29/05/2010
Que tal uma Caravana JN neste ano?Neste ano não vamos ter a Caravana do Jornal Nacional? Alguém ainda se lembra da tal Caravana que rodou o Brasil antes das eleições de 2006? Foi um dos momentos altos do jornalismo-espetáculo comprometido com uma candidatura presidencial. Não por acaso, aquela que procurava evitar a reeleição de Lula.
Laurindo Lalo Leal Filho*
O governo superava a tentativa de golpe orquestrada em meio ao primeiro mandato mas sofria ainda algumas seqüelas. Todas muito bem aproveitadas pelo jornalismo global. E ai inventou-se a Caravana pilotada por um publicitário e por um animador de programas de auditório para mostrar o Brasil no Jornal Nacional. O curioso é que essas imagens poderiam ser muito mais facilmente captadas pelas afiliadas da emissora espalhadas por todo o pais. Mas ai haveria a possibilidade da informação sobreviver jogando o espetáculo por água abaixo.
E nem original ela era. Tratava-se da adaptação brasileira de uma cobertura eleitoral realizada nos Estados Unidos, nos anos 1950, pelo jornalista Peter Jennings, para a rede de televisão ABC. Aqui exagerou-se no show, com um conteúdo marcado pelo partidarismo. Exemplo disso foi dado no dia 7 de setembro de 2006, quando a Caravana passou pela “pior estrada do Brasil’: a BR-116, entre o Maranhão e o Pará. A reportagem, com 1 minuto e 16 segundos, exibiu crateras e sugeriu que os candidatos passassem por lá”. No dia seguinte, o JN repetiu parte da matéria com frases do tipo “mostra a vergonha do Brasil, mostra onde foram parar nossos impostos, olhas as placas de sinalização, as faixas no asfalto. Olha o asfalto...”
No dia 9, o JN repercutia a reportagem com os candidatos. Geraldo Alckimin, como que obedecendo às chamadas do repórter, dizia ter estado lá e ter visto “o estado de abandono da estrada (com) graves riscos para os caminhoneiros (e) aumento do custo do frete”. Tabelinha perfeita, do tipo Pelé-Coutinho ou, para atualizar, Ganso-Neymar.
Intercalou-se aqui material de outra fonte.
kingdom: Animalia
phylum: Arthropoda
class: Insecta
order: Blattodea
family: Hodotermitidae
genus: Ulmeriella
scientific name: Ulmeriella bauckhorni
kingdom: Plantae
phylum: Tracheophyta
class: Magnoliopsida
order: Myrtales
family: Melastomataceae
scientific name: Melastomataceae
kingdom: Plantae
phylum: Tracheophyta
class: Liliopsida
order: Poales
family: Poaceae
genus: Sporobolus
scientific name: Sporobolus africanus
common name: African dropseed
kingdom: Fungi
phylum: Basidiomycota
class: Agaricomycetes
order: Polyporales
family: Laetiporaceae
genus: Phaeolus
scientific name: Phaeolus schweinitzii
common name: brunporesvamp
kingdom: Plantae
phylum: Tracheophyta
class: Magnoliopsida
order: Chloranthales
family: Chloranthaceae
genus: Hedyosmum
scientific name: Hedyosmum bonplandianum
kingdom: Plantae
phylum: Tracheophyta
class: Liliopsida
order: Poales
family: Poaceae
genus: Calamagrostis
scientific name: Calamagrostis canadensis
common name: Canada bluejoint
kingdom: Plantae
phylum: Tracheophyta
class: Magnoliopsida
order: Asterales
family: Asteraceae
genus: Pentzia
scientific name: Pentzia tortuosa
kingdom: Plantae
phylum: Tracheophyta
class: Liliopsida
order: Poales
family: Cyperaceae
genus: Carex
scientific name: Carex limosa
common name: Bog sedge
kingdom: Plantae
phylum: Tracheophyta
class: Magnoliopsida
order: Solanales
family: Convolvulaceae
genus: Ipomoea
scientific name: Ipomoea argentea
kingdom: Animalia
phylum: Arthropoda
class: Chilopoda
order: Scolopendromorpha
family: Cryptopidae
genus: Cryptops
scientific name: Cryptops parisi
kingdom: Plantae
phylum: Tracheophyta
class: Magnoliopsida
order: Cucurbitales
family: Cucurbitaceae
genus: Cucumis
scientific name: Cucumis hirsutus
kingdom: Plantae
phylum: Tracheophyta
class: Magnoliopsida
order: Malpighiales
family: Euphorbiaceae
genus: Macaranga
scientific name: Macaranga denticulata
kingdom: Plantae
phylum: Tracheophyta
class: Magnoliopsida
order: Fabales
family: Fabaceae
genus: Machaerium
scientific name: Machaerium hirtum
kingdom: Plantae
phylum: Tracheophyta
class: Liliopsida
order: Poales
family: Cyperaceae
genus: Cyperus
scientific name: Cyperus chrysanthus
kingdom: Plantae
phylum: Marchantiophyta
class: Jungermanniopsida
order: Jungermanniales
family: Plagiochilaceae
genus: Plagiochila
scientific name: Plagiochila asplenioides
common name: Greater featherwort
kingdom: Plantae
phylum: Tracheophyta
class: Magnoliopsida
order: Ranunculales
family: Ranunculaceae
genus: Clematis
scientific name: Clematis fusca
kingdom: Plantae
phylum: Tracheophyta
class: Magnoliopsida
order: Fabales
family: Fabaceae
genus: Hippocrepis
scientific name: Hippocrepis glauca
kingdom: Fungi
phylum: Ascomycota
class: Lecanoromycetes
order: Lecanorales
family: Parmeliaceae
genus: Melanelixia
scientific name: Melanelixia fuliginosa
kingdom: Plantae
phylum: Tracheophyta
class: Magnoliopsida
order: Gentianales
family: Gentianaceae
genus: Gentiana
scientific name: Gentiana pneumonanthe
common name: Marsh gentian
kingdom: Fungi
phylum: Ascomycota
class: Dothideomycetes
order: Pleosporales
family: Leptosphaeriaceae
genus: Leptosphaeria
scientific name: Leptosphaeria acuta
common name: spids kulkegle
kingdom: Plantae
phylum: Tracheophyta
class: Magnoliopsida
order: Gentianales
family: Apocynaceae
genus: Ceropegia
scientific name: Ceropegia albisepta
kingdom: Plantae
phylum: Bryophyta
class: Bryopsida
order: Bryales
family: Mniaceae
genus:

As informações são da pesquisadora Flora Neves e estão num livro publicado por ela, em 2008, chamado "Telejornalismo e Poder nas Eleições Presidenciais" (Summus Editorial). A cobertura dos pleitos de 2006 e 2008 realizada pelo JN é minuciosamente analisada e destrói, com provas, o discurso de equilíbrio tão propagandeado pela emissora. Vale a pena ser lido às vésperas de uma nova eleição.
Agora, em 2010, um novo livro aprofunda a análise sobre a Caravana do JN. Trata-se da publicação da tese de doutorado, defendida na PUC de São Paulo, por Carla Montuori Fagundes sob o titulo “Os contrapontos eleitorais e os cinco ‘brasis’ em campanha pela Caravana JN” (Porto de Ideias Editora).
São analisados 52 programas cujo conteúdo é minuciosamente confrontado com os dados apresentados no “Atlas da exclusão social no Brasil: classes sociais” organizado por Ricardo Amorim e Márcio Pochmann. Aí o espetáculo pseudo jornalístico vira espuma. Revela-se a nítida intenção de jogar nas costas do candidato da situação todas os problemas sociais das regiões mais pobres, sem dar a ele o crédito do sucesso onde as condições de vida melhoraram.
A região sul-sudeste seguia maravilhosa para a Caravana em contraste com a beira do inferno encarnada no norte-nordeste. Nada como o reforço de bons estereótipos para garantir a audiência. E mais, segundo a pesquisa, para não mostrar os avanços sociais que já eram visíveis em regiões menos favorecidas.
E agora? Por que não há uma nova Caravana? Simplesmente porque será difícil esconder esses avanços, fortalecidos a partir do segundo mandato do presidente Lula. Vamos ficar apenas no Nordeste, onde a Caravana destacava, em 2006, a miséria por todo o lado. É para lá que estão voltando centenas de brasileiros expulsos do país durante o auge da vigência do regime neoliberal. Eis um exemplo isolado, mas emblemático: as dezenas de dekasseguis brasileiros que migraram do sul maravilha para o Japão e agora voltam contratados pelo Estaleiro Atlântico Sul, instalado no distrito portuário industrial do Suape, em Pernambuco.
Seria difícil realizar uma nova Caravana JN sem mostrar fatos como esse. Então, em nome do partido do qual ela fazia parte, é melhor deixar para lá.
*Laurindo Lalo Leal Filho, sociólogo e jornalista, é professor de Jornalismo da ECA-USP. É autor, entre outros, de “A TV sob controle – A resposta da sociedade ao poder da televisão” (Summus Editorial).